__Written task__: State how many lines of the records below contain the word "Cheng", giving the number and nothing else.
*** Source data ***
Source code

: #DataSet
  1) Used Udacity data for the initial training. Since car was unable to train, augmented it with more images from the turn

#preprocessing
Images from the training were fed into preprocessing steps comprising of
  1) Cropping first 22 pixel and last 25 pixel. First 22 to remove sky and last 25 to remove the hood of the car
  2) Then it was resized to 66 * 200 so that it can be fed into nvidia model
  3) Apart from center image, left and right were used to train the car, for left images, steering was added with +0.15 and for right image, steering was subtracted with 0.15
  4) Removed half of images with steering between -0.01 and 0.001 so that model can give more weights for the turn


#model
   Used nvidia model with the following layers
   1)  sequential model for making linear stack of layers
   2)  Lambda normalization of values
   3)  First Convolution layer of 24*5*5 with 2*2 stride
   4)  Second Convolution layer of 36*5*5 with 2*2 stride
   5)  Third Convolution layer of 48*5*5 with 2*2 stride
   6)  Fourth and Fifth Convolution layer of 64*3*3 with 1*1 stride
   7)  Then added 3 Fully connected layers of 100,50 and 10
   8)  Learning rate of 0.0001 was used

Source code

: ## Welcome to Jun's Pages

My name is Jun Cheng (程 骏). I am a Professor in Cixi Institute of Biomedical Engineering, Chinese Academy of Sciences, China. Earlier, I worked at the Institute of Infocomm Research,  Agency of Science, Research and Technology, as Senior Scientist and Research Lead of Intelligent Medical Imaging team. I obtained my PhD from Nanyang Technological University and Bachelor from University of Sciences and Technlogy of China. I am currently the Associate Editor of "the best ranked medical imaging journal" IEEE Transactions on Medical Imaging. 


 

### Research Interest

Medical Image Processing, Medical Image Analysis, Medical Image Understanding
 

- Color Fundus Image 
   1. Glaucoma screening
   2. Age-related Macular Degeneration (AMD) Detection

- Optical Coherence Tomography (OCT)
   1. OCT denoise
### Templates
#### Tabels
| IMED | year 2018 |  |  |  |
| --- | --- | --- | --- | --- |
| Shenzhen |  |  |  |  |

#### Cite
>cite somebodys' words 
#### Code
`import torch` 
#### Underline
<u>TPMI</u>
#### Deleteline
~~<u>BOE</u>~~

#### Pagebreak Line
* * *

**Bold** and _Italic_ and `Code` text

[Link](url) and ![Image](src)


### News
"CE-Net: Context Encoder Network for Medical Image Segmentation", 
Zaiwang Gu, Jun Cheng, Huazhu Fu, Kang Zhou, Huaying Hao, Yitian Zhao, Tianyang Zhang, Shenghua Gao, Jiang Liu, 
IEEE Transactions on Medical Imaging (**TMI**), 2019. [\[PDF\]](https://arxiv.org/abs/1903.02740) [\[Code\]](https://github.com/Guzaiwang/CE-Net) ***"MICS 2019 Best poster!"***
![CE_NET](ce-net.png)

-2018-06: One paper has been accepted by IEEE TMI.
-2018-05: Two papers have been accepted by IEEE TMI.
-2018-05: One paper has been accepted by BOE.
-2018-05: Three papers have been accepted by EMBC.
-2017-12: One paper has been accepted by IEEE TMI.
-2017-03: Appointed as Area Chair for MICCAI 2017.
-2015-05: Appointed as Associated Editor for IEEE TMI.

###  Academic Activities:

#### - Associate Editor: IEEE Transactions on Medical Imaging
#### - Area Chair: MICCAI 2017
*** End of Source data ***
__Expected output__: 2